Oncoplastic breast surgery is a surgical approach that integrates breast cancer surgery with plastic surgery techniques. Historically, breast conservation therapy, or the combination of a lumpectomy and radiation therapy, was performed to preserve a portion of the breast and still offer patients equivalent survival rates as a mastectomy. However, a traditional lumpectomy often leads to deformity of the breast; this is why combining lumpectomy with a plastic surgery technique has potential benefit for patients. The goal of oncoplastic breast surgery is to improve aesthetic outcomes without compromising the resection and treatment of breast cancer.
In general, ideal candidates for breast conservation are those who have a small tumor relative to total breast size. Oncoplastic breast surgery can be integrated with any lumpectomy procedure, but patients with large breasts or breasts with a fair degree of ptosis (or “droop”) are the optimal candidates. In these cases, the tumor can be safely removed using standard breast reduction or breast lift techniques while also improving the overall appearance of the breast. A balancing breast lift or reduction of the other breast is typically performed simultaneously for symmetry purposes.

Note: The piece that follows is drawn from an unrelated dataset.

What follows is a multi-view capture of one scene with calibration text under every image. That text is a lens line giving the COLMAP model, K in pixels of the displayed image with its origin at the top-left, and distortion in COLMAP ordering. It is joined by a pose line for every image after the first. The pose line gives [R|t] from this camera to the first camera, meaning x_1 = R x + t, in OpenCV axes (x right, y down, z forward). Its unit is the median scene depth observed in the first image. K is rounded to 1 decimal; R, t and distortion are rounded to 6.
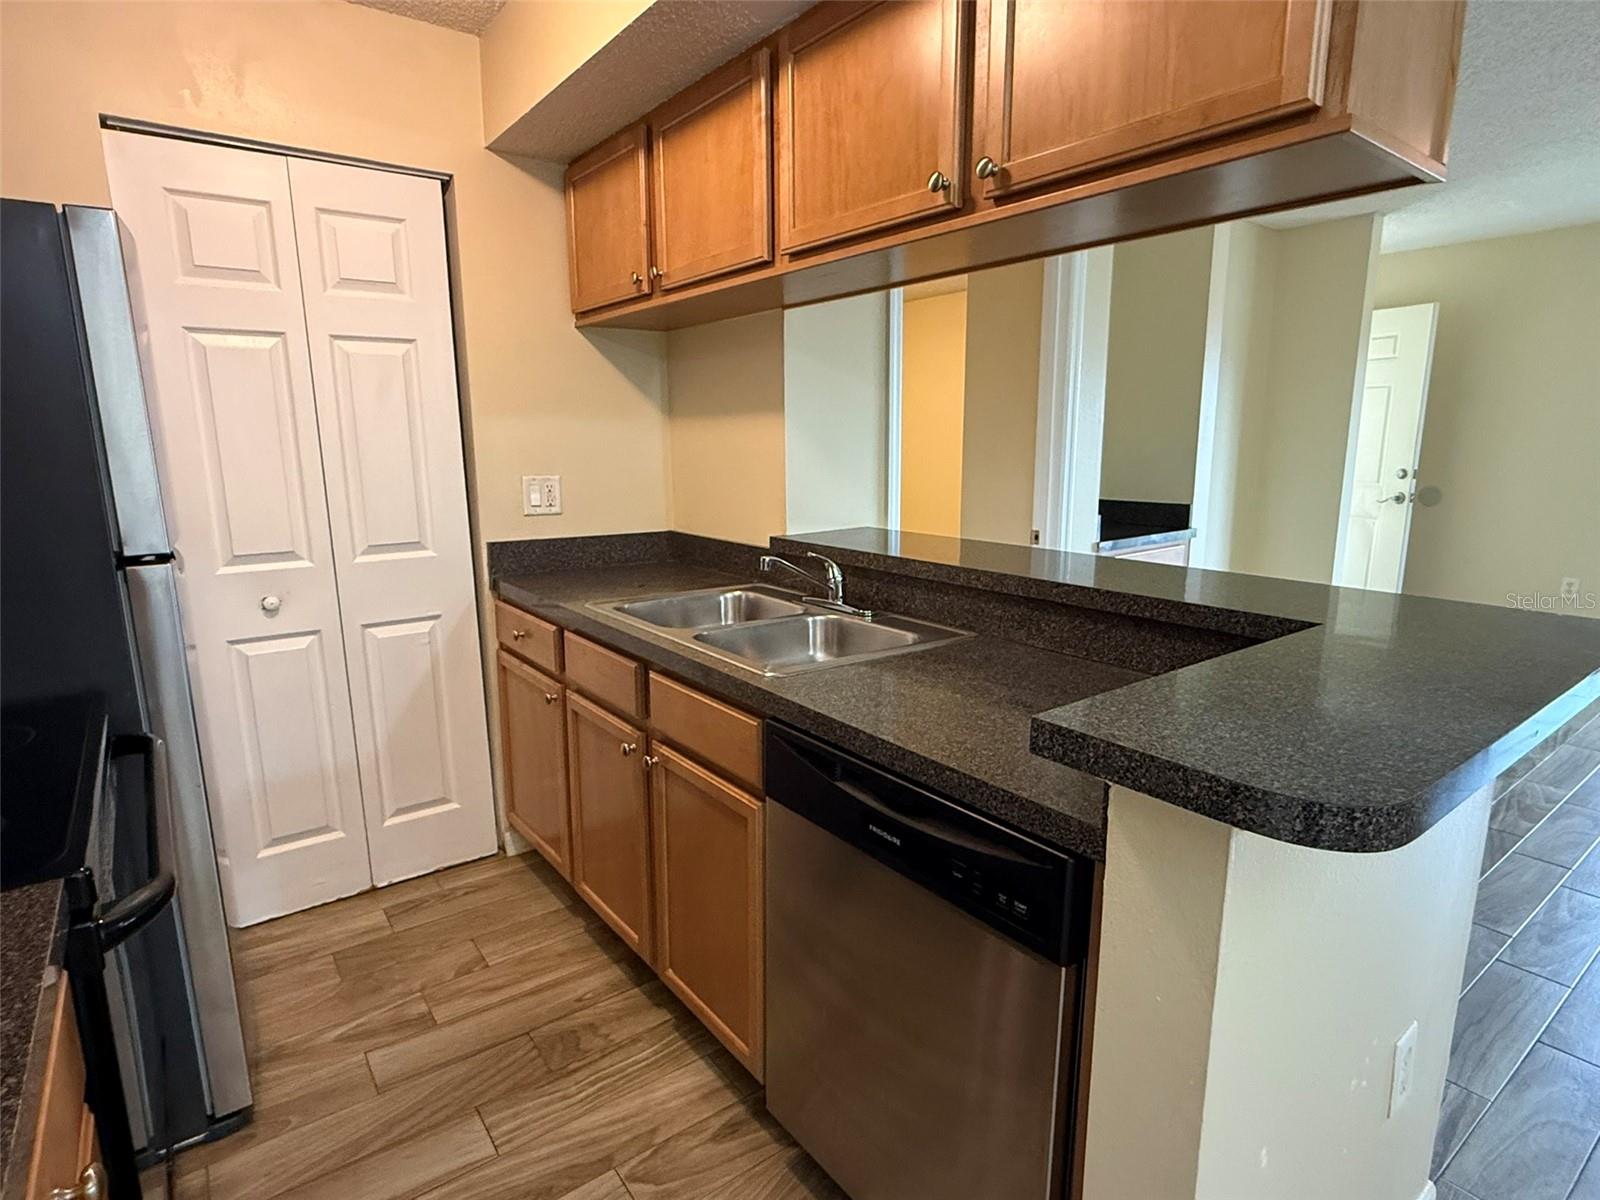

Oncoplastic breast surgery can also be a good strategy for women who are wanting mastectomies and reconstruction but also would require post-mastectomy radiation (usually for an advanced cancer or cancer in the lymph nodes). In order to prevent radiating a total breast reconstruction, oncoplastic surgery is followed by radiation. Completion mastectomies and total breast reconstruction can then be performed at a later time after the patient has recovered from radiation therapy.